--- start of Input material ---
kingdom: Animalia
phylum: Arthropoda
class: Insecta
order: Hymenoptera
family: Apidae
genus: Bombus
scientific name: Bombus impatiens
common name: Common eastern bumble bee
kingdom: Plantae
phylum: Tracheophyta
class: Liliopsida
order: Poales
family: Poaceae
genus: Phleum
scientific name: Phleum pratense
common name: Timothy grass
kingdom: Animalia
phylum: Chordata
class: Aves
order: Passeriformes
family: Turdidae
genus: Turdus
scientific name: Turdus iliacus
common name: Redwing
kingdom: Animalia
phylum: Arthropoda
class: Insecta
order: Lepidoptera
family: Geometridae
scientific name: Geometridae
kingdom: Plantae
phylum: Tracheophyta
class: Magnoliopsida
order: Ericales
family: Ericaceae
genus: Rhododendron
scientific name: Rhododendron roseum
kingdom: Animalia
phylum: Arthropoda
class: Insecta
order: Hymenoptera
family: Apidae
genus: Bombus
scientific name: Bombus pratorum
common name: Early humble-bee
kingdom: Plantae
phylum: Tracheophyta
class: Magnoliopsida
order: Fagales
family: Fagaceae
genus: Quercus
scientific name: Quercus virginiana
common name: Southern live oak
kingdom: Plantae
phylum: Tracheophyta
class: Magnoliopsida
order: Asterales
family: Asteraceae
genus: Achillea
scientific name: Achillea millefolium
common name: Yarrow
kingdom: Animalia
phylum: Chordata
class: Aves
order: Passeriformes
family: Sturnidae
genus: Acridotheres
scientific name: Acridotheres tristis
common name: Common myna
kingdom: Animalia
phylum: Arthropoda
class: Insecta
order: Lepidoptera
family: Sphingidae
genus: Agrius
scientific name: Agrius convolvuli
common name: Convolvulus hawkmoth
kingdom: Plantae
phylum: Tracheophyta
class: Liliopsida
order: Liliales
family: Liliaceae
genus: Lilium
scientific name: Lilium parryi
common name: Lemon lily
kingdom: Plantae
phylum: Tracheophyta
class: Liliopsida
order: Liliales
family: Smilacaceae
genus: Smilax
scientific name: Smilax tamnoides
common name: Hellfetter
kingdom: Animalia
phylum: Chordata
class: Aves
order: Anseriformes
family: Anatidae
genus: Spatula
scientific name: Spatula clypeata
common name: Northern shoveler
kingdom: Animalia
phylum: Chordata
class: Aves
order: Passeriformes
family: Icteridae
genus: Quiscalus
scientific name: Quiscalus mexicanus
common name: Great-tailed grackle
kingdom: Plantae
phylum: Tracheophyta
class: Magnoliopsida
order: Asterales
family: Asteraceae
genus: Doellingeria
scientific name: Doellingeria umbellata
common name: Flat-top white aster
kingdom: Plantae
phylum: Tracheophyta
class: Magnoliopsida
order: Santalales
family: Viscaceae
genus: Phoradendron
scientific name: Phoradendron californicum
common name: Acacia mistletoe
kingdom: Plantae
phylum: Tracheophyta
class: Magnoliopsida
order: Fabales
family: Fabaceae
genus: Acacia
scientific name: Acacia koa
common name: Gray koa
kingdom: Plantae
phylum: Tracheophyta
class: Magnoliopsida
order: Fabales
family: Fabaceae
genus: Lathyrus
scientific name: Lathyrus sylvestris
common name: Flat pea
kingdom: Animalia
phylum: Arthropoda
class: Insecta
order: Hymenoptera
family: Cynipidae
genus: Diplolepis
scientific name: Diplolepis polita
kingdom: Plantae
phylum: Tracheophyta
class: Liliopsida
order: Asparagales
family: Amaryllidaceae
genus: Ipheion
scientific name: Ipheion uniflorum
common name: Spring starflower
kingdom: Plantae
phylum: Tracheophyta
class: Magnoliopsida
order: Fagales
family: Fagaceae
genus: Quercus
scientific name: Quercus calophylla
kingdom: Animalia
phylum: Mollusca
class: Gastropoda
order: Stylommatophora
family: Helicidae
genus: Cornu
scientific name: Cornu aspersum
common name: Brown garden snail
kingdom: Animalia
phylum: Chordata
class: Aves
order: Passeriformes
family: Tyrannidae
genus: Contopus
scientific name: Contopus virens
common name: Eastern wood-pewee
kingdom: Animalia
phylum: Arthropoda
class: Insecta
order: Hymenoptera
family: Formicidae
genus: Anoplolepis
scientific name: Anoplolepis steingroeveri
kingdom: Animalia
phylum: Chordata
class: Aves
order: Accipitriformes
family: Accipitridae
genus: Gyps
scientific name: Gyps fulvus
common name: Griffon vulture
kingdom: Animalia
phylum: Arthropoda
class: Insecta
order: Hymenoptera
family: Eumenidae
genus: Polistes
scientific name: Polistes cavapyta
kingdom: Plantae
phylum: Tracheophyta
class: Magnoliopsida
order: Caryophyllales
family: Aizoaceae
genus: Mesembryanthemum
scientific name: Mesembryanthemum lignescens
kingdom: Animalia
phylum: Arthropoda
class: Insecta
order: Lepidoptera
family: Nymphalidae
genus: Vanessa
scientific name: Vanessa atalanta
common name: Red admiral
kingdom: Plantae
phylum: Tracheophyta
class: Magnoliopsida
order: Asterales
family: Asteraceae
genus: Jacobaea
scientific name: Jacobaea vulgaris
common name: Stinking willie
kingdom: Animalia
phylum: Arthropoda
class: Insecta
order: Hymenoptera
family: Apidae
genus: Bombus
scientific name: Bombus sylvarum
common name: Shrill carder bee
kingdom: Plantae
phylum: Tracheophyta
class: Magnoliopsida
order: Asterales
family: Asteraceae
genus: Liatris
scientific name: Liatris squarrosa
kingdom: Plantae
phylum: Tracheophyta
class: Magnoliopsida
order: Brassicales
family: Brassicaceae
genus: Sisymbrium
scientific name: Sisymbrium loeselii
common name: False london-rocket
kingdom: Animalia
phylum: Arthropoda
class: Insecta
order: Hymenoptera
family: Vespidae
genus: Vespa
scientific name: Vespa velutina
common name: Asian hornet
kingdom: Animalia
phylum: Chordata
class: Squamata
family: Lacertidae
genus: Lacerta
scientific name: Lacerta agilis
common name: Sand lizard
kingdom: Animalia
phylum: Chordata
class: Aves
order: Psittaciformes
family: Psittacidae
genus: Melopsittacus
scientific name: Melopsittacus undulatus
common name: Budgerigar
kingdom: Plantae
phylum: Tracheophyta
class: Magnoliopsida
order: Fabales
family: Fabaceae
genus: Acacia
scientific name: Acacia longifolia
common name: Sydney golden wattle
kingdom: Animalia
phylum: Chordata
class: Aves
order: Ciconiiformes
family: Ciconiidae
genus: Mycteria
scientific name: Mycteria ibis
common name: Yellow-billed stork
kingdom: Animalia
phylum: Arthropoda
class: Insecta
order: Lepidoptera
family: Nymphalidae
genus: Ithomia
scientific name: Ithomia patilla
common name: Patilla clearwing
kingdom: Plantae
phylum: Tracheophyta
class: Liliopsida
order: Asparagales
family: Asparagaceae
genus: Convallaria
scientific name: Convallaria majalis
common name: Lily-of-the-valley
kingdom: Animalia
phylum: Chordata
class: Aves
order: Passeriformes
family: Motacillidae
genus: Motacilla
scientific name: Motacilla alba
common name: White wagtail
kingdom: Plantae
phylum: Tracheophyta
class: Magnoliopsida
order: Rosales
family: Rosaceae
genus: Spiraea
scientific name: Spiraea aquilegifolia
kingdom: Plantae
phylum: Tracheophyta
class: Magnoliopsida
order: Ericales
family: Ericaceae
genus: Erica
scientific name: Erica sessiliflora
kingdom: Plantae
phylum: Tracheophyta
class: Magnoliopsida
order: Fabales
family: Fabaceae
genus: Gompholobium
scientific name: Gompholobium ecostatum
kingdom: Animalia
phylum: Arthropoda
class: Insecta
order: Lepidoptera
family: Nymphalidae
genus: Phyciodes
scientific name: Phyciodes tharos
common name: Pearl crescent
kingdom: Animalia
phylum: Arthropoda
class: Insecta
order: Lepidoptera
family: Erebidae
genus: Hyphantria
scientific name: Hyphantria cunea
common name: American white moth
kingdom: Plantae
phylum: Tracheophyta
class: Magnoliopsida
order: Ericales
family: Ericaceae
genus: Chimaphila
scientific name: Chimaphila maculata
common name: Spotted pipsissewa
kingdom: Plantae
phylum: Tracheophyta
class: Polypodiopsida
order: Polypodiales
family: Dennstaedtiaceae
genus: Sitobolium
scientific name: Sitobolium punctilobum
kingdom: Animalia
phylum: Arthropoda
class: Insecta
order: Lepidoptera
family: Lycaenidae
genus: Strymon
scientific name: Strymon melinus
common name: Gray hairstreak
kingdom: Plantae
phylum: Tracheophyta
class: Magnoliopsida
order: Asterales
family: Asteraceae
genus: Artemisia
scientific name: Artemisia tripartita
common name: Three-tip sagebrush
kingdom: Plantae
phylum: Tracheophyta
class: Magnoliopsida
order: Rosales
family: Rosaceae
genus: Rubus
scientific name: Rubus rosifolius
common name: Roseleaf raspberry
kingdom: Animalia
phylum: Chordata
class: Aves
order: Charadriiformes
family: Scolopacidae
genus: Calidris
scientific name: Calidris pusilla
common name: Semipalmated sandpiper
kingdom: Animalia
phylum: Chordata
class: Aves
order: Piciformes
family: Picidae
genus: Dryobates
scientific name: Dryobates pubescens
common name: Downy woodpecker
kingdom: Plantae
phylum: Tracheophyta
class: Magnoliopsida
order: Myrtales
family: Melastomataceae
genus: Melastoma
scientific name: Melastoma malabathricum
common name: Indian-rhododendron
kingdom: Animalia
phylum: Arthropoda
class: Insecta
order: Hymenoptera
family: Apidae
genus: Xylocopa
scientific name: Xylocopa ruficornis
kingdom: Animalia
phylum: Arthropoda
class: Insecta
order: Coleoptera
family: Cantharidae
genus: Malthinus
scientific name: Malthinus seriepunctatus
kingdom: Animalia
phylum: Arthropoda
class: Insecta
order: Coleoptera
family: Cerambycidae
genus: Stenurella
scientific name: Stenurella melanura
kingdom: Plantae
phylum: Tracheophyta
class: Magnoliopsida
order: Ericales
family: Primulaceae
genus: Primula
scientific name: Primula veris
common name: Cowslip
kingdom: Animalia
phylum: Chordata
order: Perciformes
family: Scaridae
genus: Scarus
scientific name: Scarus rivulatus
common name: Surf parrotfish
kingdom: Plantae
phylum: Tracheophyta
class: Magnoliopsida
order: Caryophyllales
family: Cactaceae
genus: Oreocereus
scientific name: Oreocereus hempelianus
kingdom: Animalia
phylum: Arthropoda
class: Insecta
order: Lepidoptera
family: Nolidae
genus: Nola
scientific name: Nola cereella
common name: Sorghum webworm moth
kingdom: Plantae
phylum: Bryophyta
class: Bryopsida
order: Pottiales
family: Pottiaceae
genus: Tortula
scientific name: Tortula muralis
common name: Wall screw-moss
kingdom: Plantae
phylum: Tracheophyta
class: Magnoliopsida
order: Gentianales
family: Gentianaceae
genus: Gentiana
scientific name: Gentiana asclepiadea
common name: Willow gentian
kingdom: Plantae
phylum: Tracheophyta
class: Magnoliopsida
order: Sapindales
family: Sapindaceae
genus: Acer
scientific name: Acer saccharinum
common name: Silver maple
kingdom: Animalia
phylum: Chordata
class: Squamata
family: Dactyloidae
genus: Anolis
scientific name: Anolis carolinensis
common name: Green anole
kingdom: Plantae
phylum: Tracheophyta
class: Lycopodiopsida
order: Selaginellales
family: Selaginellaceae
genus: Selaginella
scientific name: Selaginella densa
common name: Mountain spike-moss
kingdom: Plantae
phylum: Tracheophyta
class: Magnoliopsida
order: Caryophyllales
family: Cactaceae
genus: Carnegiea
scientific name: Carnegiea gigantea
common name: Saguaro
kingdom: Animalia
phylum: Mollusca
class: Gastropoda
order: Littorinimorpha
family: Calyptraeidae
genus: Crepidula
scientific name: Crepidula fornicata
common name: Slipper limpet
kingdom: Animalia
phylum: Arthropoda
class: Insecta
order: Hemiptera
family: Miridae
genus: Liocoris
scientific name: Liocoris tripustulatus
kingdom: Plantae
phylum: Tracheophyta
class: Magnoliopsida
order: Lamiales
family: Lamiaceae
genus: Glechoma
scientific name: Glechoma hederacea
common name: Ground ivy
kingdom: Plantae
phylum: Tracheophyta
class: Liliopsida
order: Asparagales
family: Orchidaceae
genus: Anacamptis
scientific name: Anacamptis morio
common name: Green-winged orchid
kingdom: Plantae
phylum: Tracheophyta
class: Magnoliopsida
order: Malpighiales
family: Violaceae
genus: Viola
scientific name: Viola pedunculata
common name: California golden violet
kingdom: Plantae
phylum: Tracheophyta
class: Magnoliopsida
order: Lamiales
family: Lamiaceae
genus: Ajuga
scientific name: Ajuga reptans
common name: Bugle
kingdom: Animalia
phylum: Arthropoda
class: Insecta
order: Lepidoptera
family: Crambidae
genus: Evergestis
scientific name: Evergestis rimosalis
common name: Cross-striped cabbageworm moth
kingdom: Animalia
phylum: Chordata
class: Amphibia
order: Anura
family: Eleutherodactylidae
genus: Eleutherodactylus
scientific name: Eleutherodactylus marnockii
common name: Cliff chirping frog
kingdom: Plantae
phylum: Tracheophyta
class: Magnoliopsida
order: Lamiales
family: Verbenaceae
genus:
--- end of Input material ---
▸ Given instruction:
Reproduce everything from the first of these lines down to the line containing "family: Liliaceae", swapping "common name" for "vernacular name" and leaving all else unchanged.

▸ Problem solution:
kingdom: Animalia
phylum: Arthropoda
class: Insecta
order: Hymenoptera
family: Apidae
genus: Bombus
scientific name: Bombus impatiens
vernacular name: Common eastern bumble bee
kingdom: Plantae
phylum: Tracheophyta
class: Liliopsida
order: Poales
family: Poaceae
genus: Phleum
scientific name: Phleum pratense
vernacular name: Timothy grass
kingdom: Animalia
phylum: Chordata
class: Aves
order: Passeriformes
family: Turdidae
genus: Turdus
scientific name: Turdus iliacus
vernacular name: Redwing
kingdom: Animalia
phylum: Arthropoda
class: Insecta
order: Lepidoptera
family: Geometridae
scientific name: Geometridae
kingdom: Plantae
phylum: Tracheophyta
class: Magnoliopsida
order: Ericales
family: Ericaceae
genus: Rhododendron
scientific name: Rhododendron roseum
kingdom: Animalia
phylum: Arthropoda
class: Insecta
order: Hymenoptera
family: Apidae
genus: Bombus
scientific name: Bombus pratorum
vernacular name: Early humble-bee
kingdom: Plantae
phylum: Tracheophyta
class: Magnoliopsida
order: Fagales
family: Fagaceae
genus: Quercus
scientific name: Quercus virginiana
vernacular name: Southern live oak
kingdom: Plantae
phylum: Tracheophyta
class: Magnoliopsida
order: Asterales
family: Asteraceae
genus: Achillea
scientific name: Achillea millefolium
vernacular name: Yarrow
kingdom: Animalia
phylum: Chordata
class: Aves
order: Passeriformes
family: Sturnidae
genus: Acridotheres
scientific name: Acridotheres tristis
vernacular name: Common myna
kingdom: Animalia
phylum: Arthropoda
class: Insecta
order: Lepidoptera
family: Sphingidae
genus: Agrius
scientific name: Agrius convolvuli
vernacular name: Convolvulus hawkmoth
kingdom: Plantae
phylum: Tracheophyta
class: Liliopsida
order: Liliales
family: Liliaceae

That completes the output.